START RECORDS SUPPLIED
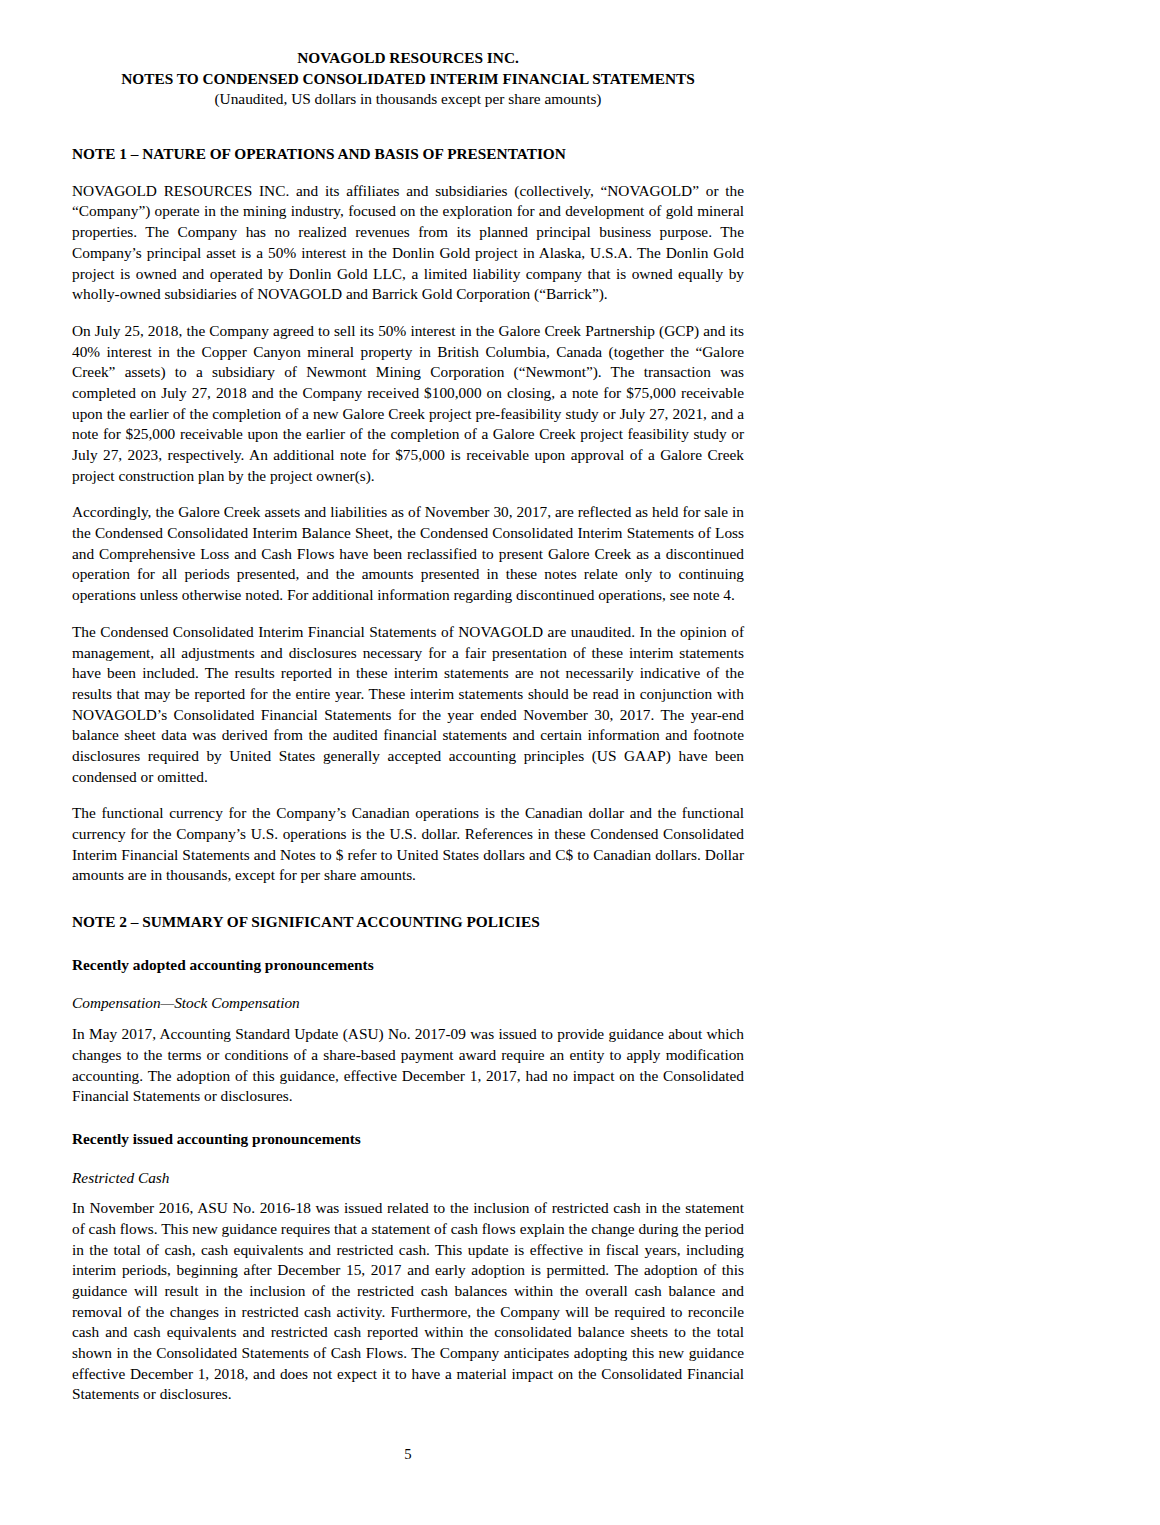NOVAGOLD RESOURCES INC.
NOTES TO CONDENSED CONSOLIDATED INTERIM FINANCIAL STATEMENTS
(Unaudited, US dollars in thousands except per share amounts)
NOTE 1 – NATURE OF OPERATIONS AND BASIS OF PRESENTATION
NOVAGOLD RESOURCES INC. and its affiliates and subsidiaries (collectively, “NOVAGOLD” or the “Company”) operate in the mining industry, focused on the exploration for and development of gold mineral properties. The Company has no realized revenues from its planned principal business purpose. The Company’s principal asset is a 50% interest in the Donlin Gold project in Alaska, U.S.A. The Donlin Gold project is owned and operated by Donlin Gold LLC, a limited liability company that is owned equally by wholly-owned subsidiaries of NOVAGOLD and Barrick Gold Corporation (“Barrick”).
On July 25, 2018, the Company agreed to sell its 50% interest in the Galore Creek Partnership (GCP) and its 40% interest in the Copper Canyon mineral property in British Columbia, Canada (together the “Galore Creek” assets) to a subsidiary of Newmont Mining Corporation (“Newmont”). The transaction was completed on July 27, 2018 and the Company received $100,000 on closing, a note for $75,000 receivable upon the earlier of the completion of a new Galore Creek project pre-feasibility study or July 27, 2021, and a note for $25,000 receivable upon the earlier of the completion of a Galore Creek project feasibility study or July 27, 2023, respectively. An additional note for $75,000 is receivable upon approval of a Galore Creek project construction plan by the project owner(s).
Accordingly, the Galore Creek assets and liabilities as of November 30, 2017, are reflected as held for sale in the Condensed Consolidated Interim Balance Sheet, the Condensed Consolidated Interim Statements of Loss and Comprehensive Loss and Cash Flows have been reclassified to present Galore Creek as a discontinued operation for all periods presented, and the amounts presented in these notes relate only to continuing operations unless otherwise noted. For additional information regarding discontinued operations, see note 4.
The Condensed Consolidated Interim Financial Statements of NOVAGOLD are unaudited. In the opinion of management, all adjustments and disclosures necessary for a fair presentation of these interim statements have been included. The results reported in these interim statements are not necessarily indicative of the results that may be reported for the entire year. These interim statements should be read in conjunction with NOVAGOLD’s Consolidated Financial Statements for the year ended November 30, 2017. The year-end balance sheet data was derived from the audited financial statements and certain information and footnote disclosures required by United States generally accepted accounting principles (US GAAP) have been condensed or omitted.
The functional currency for the Company’s Canadian operations is the Canadian dollar and the functional currency for the Company’s U.S. operations is the U.S. dollar. References in these Condensed Consolidated Interim Financial Statements and Notes to $ refer to United States dollars and C$ to Canadian dollars. Dollar amounts are in thousands, except for per share amounts.
NOTE 2 – SUMMARY OF SIGNIFICANT ACCOUNTING POLICIES
Recently adopted accounting pronouncements
Compensation—Stock Compensation
In May 2017, Accounting Standard Update (ASU) No. 2017-09 was issued to provide guidance about which changes to the terms or conditions of a share-based payment award require an entity to apply modification accounting. The adoption of this guidance, effective December 1, 2017, had no impact on the Consolidated Financial Statements or disclosures.
Recently issued accounting pronouncements
Restricted Cash
In November 2016, ASU No. 2016-18 was issued related to the inclusion of restricted cash in the statement of cash flows. This new guidance requires that a statement of cash flows explain the change during the period in the total of cash, cash equivalents and restricted cash. This update is effective in fiscal years, including interim periods, beginning after December 15, 2017 and early adoption is permitted. The adoption of this guidance will result in the inclusion of the restricted cash balances within the overall cash balance and removal of the changes in restricted cash activity. Furthermore, the Company will be required to reconcile cash and cash equivalents and restricted cash reported within the consolidated balance sheets to the total shown in the Consolidated Statements of Cash Flows. The Company anticipates adopting this new guidance effective December 1, 2018, and does not expect it to have a material impact on the Consolidated Financial Statements or disclosures.
5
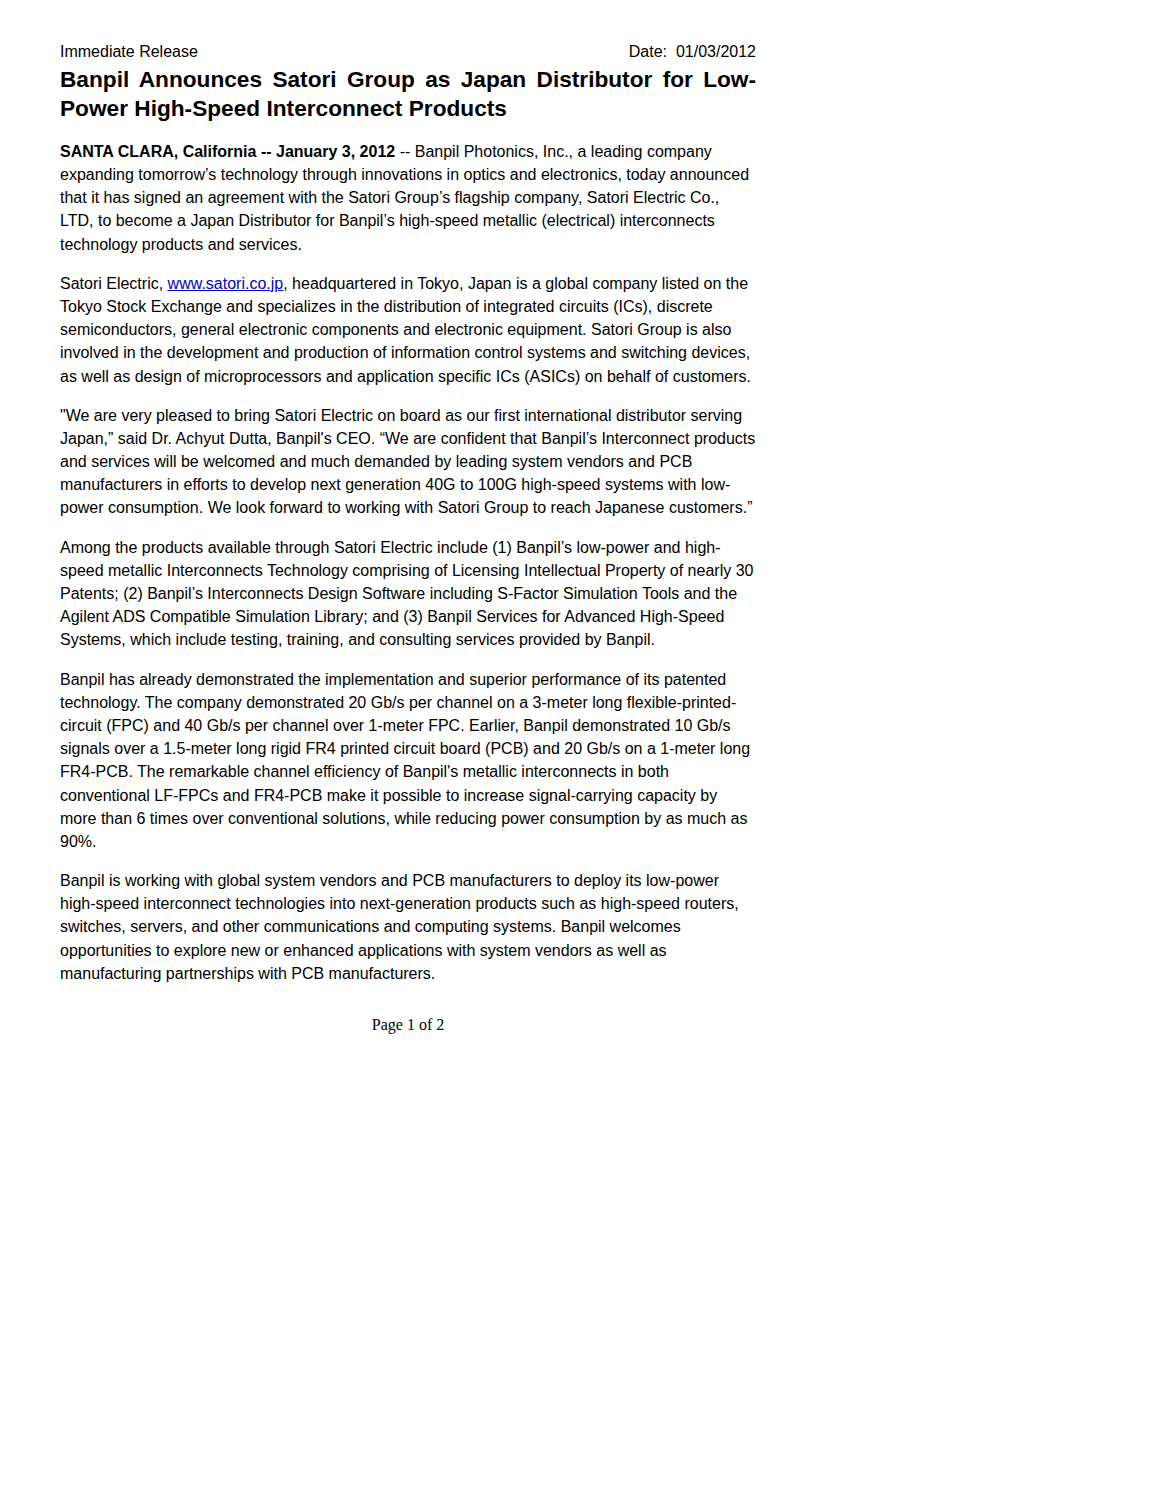Immediate Release Date: 01/03/2012
Banpil Announces Satori Group as Japan Distributor for Low-Power High-Speed Interconnect Products
SANTA CLARA, California -- January 3, 2012 -- Banpil Photonics, Inc., a leading company expanding tomorrow’s technology through innovations in optics and electronics, today announced that it has signed an agreement with the Satori Group’s flagship company, Satori Electric Co., LTD, to become a Japan Distributor for Banpil’s high-speed metallic (electrical) interconnects technology products and services.
Satori Electric, www.satori.co.jp, headquartered in Tokyo, Japan is a global company listed on the Tokyo Stock Exchange and specializes in the distribution of integrated circuits (ICs), discrete semiconductors, general electronic components and electronic equipment. Satori Group is also involved in the development and production of information control systems and switching devices, as well as design of microprocessors and application specific ICs (ASICs) on behalf of customers.
"We are very pleased to bring Satori Electric on board as our first international distributor serving Japan,” said Dr. Achyut Dutta, Banpil's CEO. “We are confident that Banpil’s Interconnect products and services will be welcomed and much demanded by leading system vendors and PCB manufacturers in efforts to develop next generation 40G to 100G high-speed systems with low-power consumption. We look forward to working with Satori Group to reach Japanese customers.”
Among the products available through Satori Electric include (1) Banpil’s low-power and high-speed metallic Interconnects Technology comprising of Licensing Intellectual Property of nearly 30 Patents; (2) Banpil’s Interconnects Design Software including S-Factor Simulation Tools and the Agilent ADS Compatible Simulation Library; and (3) Banpil Services for Advanced High-Speed Systems, which include testing, training, and consulting services provided by Banpil.
Banpil has already demonstrated the implementation and superior performance of its patented technology. The company demonstrated 20 Gb/s per channel on a 3-meter long flexible-printed-circuit (FPC) and 40 Gb/s per channel over 1-meter FPC. Earlier, Banpil demonstrated 10 Gb/s signals over a 1.5-meter long rigid FR4 printed circuit board (PCB) and 20 Gb/s on a 1-meter long FR4-PCB. The remarkable channel efficiency of Banpil's metallic interconnects in both conventional LF-FPCs and FR4-PCB make it possible to increase signal-carrying capacity by more than 6 times over conventional solutions, while reducing power consumption by as much as 90%.
Banpil is working with global system vendors and PCB manufacturers to deploy its low-power high-speed interconnect technologies into next-generation products such as high-speed routers, switches, servers, and other communications and computing systems. Banpil welcomes opportunities to explore new or enhanced applications with system vendors as well as manufacturing partnerships with PCB manufacturers.
Page 1 of 2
END RECORDS SUPPLIED
REQUIRED ACTION:
Count up every line above that has the word "amounts" in it; answer with the number alone.

REPLY TO THE EXERCISE:
3